Trecho para leitura =>
___

SVITLODARSK, Ucrânia – Os soldados ucranianos observam e esperam, espiando nervosamente através de um periscópio de uma trincheira gelada em um posto de observação avançado no leste da Ucrânia.
Os governos ocidentais soaram alarmes de que a Rússia está preparada para atacar a Ucrânia a qualquer momento. O governo Biden está considerando mover tropas, navios de guerra e artilharia para a Europa Oriental e a Otan anunciou na segunda-feira que os países membros estão enviando navios e jatos para a região.
Mas como, exatamente, a ação militar pode começar tornou-se um jogo de adivinhação ansioso para analistas militares, para autoridades ocidentais e ucranianas – e não menos para soldados ucranianos, que provavelmente serão os primeiros a descobrir.
“Prefiro ter paz”, disse Ihor, sargento que é cozinheiro da unidade ucraniana e ofereceu apenas seu primeiro nome e patente, de acordo com as regras militares. “Tenho dois filhos em casa.”
Se ocorrer uma incursão, a maioria dos analistas militares concorda que não começará com uma enorme demonstração de força – tanques rolando sobre a fronteira ou um ataque aéreo repentino e devastador. Em vez disso, começaria com uma ação mais ambígua e limitada que Moscou usaria como justificativa para uma intervenção mais ampla.

___

O que se pede =>
Indique se cada afirmação concorda com o trecho sobre a Ucrânia, respondendo sim ou não e citando literalmente as palavras do trecho que decidem a resposta: (a) a Otan anunciou que os países membros estão enviando navios e jatos para a região; (b) o sargento Ihor informou seu nome completo; (c) a maioria dos analistas militares acredita que uma incursão começaria com um ataque aéreo repentino e devastador.

___

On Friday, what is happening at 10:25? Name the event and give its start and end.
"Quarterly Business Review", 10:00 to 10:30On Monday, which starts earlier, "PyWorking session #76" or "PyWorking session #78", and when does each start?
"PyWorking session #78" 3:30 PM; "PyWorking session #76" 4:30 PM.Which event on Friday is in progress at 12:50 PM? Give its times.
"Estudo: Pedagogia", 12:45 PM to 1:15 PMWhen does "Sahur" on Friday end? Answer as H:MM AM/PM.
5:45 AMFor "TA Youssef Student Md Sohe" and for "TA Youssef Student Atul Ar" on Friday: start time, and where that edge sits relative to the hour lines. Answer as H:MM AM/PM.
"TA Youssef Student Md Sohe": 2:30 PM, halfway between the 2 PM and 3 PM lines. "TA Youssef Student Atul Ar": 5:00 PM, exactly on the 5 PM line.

___

Solução =>
(a) Sim: "a Otan anunciou na segunda-feira que os países membros estão enviando navios e jatos para a região".
(b) Não: "ofereceu apenas seu primeiro nome e patente".
(c) Não: "a maioria dos analistas militares concorda que não começará com uma enorme demonstração de força – tanques rolando sobre a fronteira ou um ataque aéreo repentino e devastador".